The training objective is to perform one 20 Repetition Set of Squats with 150% of your Body Weight.
Back in the 1960's, John McCallum referred to it as "Breathing Squats".
Performing Super Squat/Breathing Squats continues to be very effective for gaining Muscle Mass and Body Weight, in conjunction with Diet.
Mega Repetition
To reiterate, Bodybuilders have used this method for decades and still use it today because it works.

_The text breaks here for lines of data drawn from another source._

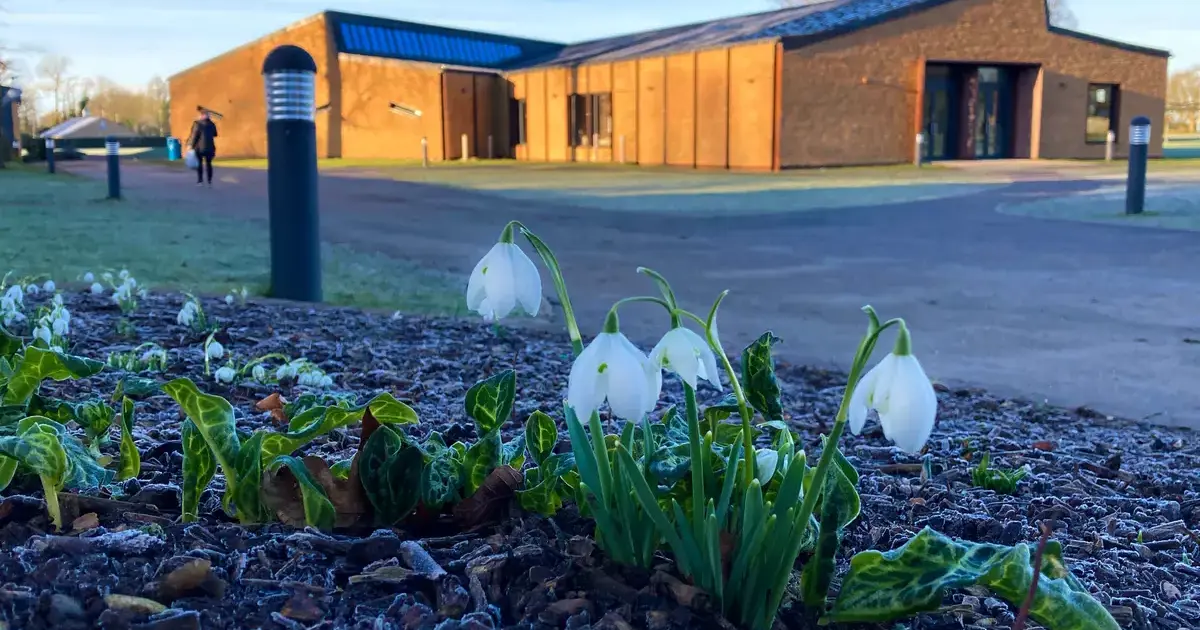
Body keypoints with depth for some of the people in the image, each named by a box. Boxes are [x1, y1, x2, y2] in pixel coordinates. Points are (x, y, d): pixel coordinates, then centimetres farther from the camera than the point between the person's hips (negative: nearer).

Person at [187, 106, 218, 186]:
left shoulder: (197, 124, -9)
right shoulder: (212, 124, 7)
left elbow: (194, 135, -12)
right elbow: (215, 135, 17)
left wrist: (190, 145, -7)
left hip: (199, 147, -4)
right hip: (209, 147, 4)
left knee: (199, 164, 3)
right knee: (208, 163, 10)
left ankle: (200, 180, 0)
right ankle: (210, 181, 9)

Let's examine its similarity to...
Occlusion Training
This means slight wrapping an arm or leg with a tourniquet; on a scale of 1-10, discomfort should be around 6-7 to be effective.
Blood is pumped to the working muscles (Arterial Blood Flow). However, the tourniquet restricts blood from being pumped back to the heart (Venous Blood Flow).
Research shows (Dr. Jeremy Loenneke) that Occlusion Load of around 30-50% of 1 Repetition Max, performed for 30 Repetition Sets optimized Muscle Hypertrophy.
This produces a Mega Pump. The Pump has been show to produce a downstream effect that triggers Muscle Growth.
Ironically, Bodybuilder unknowingly elicit a similar Hypertrophy Effect with Mega High Repetition Sets.
The Traditional Bodybuilding Pump
When a muscle contracts it limits Venous Blood Flow back to the heart.
Blood is then trapped in the Muscles Trained, ballooning them up, producing The Pump.
The longer the Muscles are Contracted in an Exercise with Higher Repetitions, the more blood is pumped to the Muscles, the greater The Pump; more blood is trapped in the Muscles.
Short Rest Periods between Hypertrophy Sets of 30-60 second, limit the amount of Venous Blood Flow Back to the heart.
In other words, Shorter Rest Periods between sets ensure less blood flows back to the heart, enabling a lifter to maintain The Pump.
The next two set or more, continue to magnify The Pump.